Disparities Seen In Young People's Health, Behaviours
Large disparities in young people's health and health-related behaviours across Europe and North America and strong but complex relationships between adolescent health and the socioeconomic status of families: these are the main findings of a new and unique cross-national study jointly launched today by the WHO Regional Office for Europe and the University of Edinburgh.
Based on a survey conducted in 2005/2006 on 204 000 young people (11, 13, and 15 years old) in 41 countries and regions across Europe and in North America, the fourth international report from the Health Behaviour in School-aged Children (HBSC) Study provides the most comprehensive evidence to date on the health and health-related behaviour, and their social contexts, of young people in industrialized nations.
The countries and regions surveyed are Austria, Belgium (Flemish), Belgium (French), Bulgaria, Canada, Croatia, Czech Republic, Denmark, England, Estonia, Finland, France, Germany, Greece, Greenland, Hungary, Iceland, Ireland, Israel, Italy, Latvia, Lithuania, Luxembourg, Malta, Netherlands, Norway, Poland, Portugal, Romania, Russian Federation, Scotland, Slovakia, Slovenia, Spain, Sweden, Switzerland, The former Yugoslav Republic of Macedonia, Turkey, Ukraine, United States and Wales. The study uses the United Nations categories of northern, southern, eastern and western Europe and North America.
The report clearly shows that boys and girls differ in terms of reported health behaviours and health outcomes. Existing data do not, however, universally favour one gender over the other, but show that different issues are of concern for males and females. While boys are still more likely to engage in all risk behaviours, the patterns for smoking support the argument that some equalization may be taking place. Despite more frequent consumption of healthier foods and lower levels of overweight and obesity, girls are more likely to be on weight-reducing diets and to be dissatisfied with their bodies.
Boys from northern Europe report more positive health. Young people in western Europe and boys in northern Europe report poorer relationships with their families; young people in these countries and regions also report more peer involvement than young people in either eastern or southern Europe. While North America stands out as having the lowest rates of smoking, it has among the highest rates of cannabis use, a finding that deserves further exploration. The report also highlights the high levels of obesity in North America, the relatively low consumption of fruits in parts of northern Europe and the higher level of contraceptive pill use in western Europe as compared to eastern and southern Europe.
As children grow and develop, important changes can be observed in terms of their risk behaviours, the social influences that surround them and the health outcomes that they experience. Children's ratings of their health decline with increasing age. Younger children are more likely to report a wide variety of positive health behaviours but engagement in these health behaviours declines as children enter adolescence.

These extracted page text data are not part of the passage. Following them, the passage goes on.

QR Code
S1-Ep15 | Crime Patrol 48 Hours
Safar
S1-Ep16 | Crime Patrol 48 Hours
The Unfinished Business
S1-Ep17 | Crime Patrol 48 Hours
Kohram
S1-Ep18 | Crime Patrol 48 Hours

The clear association between family affluence, positive health and health-promoting behaviours confirms previous HBSC analyses on self-rated health, daily fruit eating, consumption of soft drinks, tooth brushing and physical activity. The new survey also supports previous studies, which identified inconsistent relationships between socioeconomic status and tobacco use and alcohol consumption in adolescence. Associations with family affluence varied in direction and between countries and regions.
The survey provides comparable and detailed data on health outcomes, health behaviours, risk behaviours and social contexts, including for instance on perceived health and well-being, smoking and cannabis use, alcohol drinking, sexual health, physical activity , eating habits, overweight, body dissatisfaction, dieting and weight control, oral health, bullying and fighting, injuries, relations with parents and young people's life circumstances.
An international network of research teams has conducted HBSC studies since 1983 in collaboration with the WHO Regional Office for Europe. These surveys provide foundational information to assist in the development of further research. Results are used by teams of interdisciplinary policy-makers, health promotion practitioners, education system specialists, youth group representatives and communications experts to inform policy and practice, identify priorities for action and define strategies to reduce health inequalities.